- **DESCRIZIONE ESERCIZIO**
Filtra i record e copia ogni riga che contiene la stringa "Raumschiffe", distinguendo tra maiuscole e minuscole.

- **RECORD DELL'ESERCIZIO**

────────

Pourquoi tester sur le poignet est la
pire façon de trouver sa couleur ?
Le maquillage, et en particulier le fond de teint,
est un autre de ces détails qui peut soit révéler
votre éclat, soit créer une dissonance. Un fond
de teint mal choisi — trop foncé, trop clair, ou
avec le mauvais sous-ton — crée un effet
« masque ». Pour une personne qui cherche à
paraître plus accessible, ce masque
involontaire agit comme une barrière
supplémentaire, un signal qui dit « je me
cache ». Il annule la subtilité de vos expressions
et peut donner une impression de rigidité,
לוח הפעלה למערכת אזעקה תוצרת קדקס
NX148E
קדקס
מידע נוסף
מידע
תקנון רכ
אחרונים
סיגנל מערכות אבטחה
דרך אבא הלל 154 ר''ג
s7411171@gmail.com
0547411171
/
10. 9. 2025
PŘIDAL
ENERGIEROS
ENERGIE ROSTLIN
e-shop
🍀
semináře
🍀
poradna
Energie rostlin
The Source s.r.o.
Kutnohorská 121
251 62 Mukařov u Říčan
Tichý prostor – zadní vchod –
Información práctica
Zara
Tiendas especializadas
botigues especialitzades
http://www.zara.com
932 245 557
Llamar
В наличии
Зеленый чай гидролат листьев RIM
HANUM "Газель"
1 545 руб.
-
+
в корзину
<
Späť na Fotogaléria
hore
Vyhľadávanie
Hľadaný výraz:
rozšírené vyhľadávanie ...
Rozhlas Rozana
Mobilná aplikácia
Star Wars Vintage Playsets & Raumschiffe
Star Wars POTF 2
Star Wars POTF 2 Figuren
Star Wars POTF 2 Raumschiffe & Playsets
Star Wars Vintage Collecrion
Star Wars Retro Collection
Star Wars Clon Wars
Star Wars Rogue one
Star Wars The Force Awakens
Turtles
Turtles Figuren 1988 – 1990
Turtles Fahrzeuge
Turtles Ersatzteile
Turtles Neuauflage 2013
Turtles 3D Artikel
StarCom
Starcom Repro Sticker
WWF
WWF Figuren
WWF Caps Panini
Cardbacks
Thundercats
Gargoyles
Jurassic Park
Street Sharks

────────

- **RISPOSTA AL COMPITO**
Star Wars Vintage Playsets & Raumschiffe
Star Wars POTF 2 Raumschiffe & Playsets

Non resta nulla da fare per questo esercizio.